The House of Representatives has passed a controversial tort reform bill that contains serious flaws that would limit recovery of people harmed or kill by acts of malpractice. H.R. 5, the “Protecting Access to Healthcare Act” would impose a cap of $250,000 that would severely cut the damages of victims and make it far more difficult for such victims to secure contingency counsel. THe bill passed 223 to 181 with seven Democrats joining Republicans to pass the bill.
The American Bar Association has objected to the provision.
In addition to the cap on health care suits, the bill would allow the reduction of contingency fees and preempt state laws on joint and several liability. It would also abolish the collateral-source rule, barring evidence that a plaintiff has received insurance proceeds or other benefits from third parties.

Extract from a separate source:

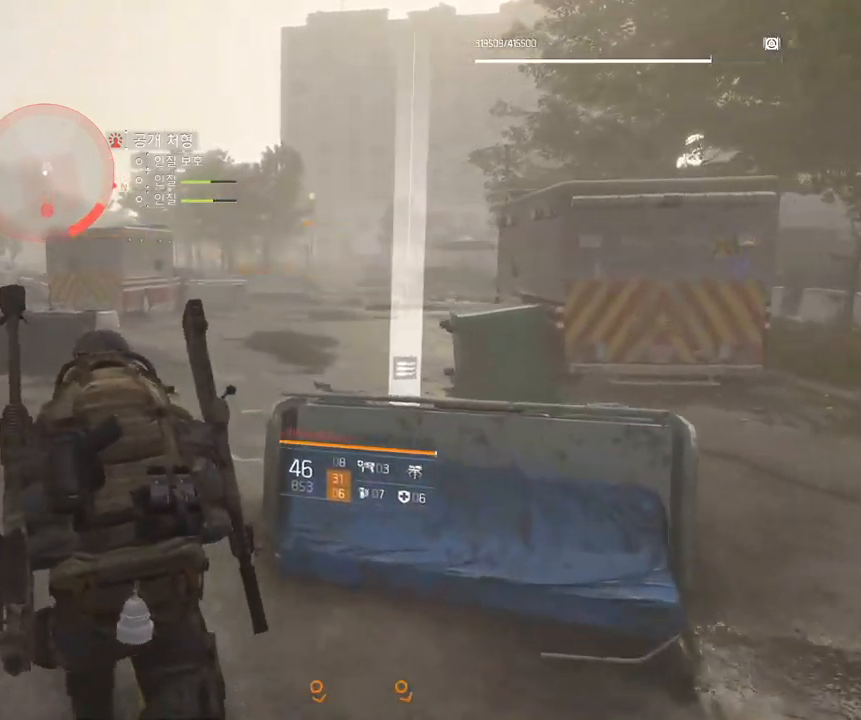
{"dt_ms": 1000, "buttons": [], "left_stick": "right"}
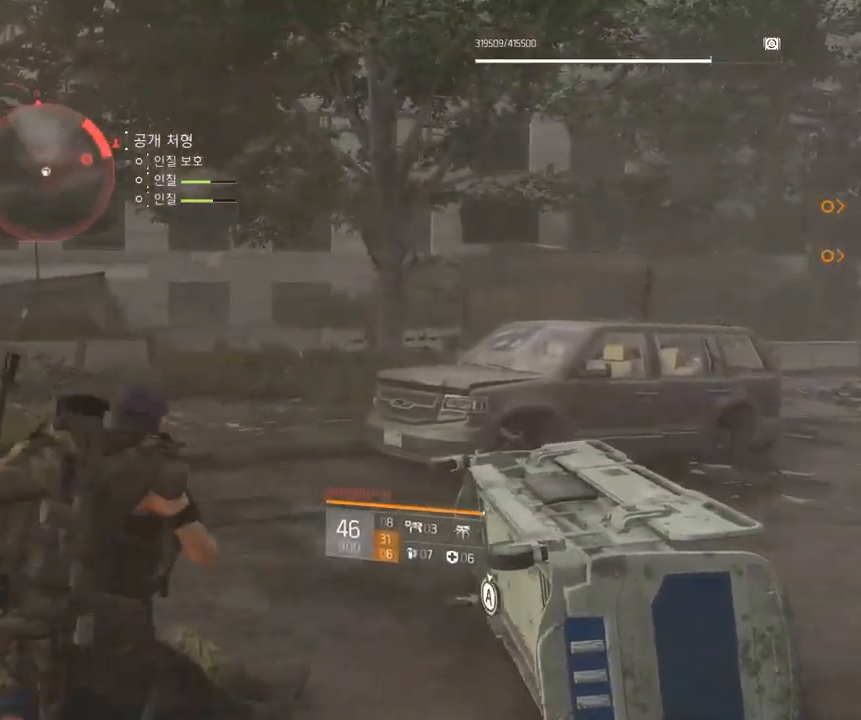
{"dt_ms": 499, "buttons": [], "left_stick": "right", "events": []}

I have previously discussed members who claim to be pro-federalism routinely vote to deny states the right to establish their own rules in areas like tort, family law, and criminal law. Tort law is a core area of state authority and this is an example of how Congress superimposes its own preferences on the states.
I have been a long critic of caps, which are set so low that they discourage attorneys from taking these cases on a contingency basis. We recently saw how such caps deny victims recovery in cases like the Virginia Tech massacre case.
The bill contains the following provision:
In anyhealth care lawsuit, the amount of noneconomic damages, if available, may be as much as $250,000, regardless of the number of parties against whom the action is brought or the number of separate claims or actions brought with respect to the same injury.
The bill also expressly preempts states with opposing approaches on the use of joint and several liability.
I have helped families who have found no lawyer willing to take meritorious cases because of state caps. In the end, however, members have to address their continue relativistic approach to federalism. The House seeks to set aside decades of common law precedent without a full consideration of the constitutional and torts implications of this act. These provisions are collateral to the purpose of the bill, which is to eliminate Independent Payment Advisory Board (IPAB). The added provision are a classic victory of the powerful medical lobby in Washington. It would impose an arbitrary figure to slash damages that would only be imposed after a finding of a jury, review by a trial judge, and often review by an appellate panel. The bill seeks to trump the views of states with pro-patient laws.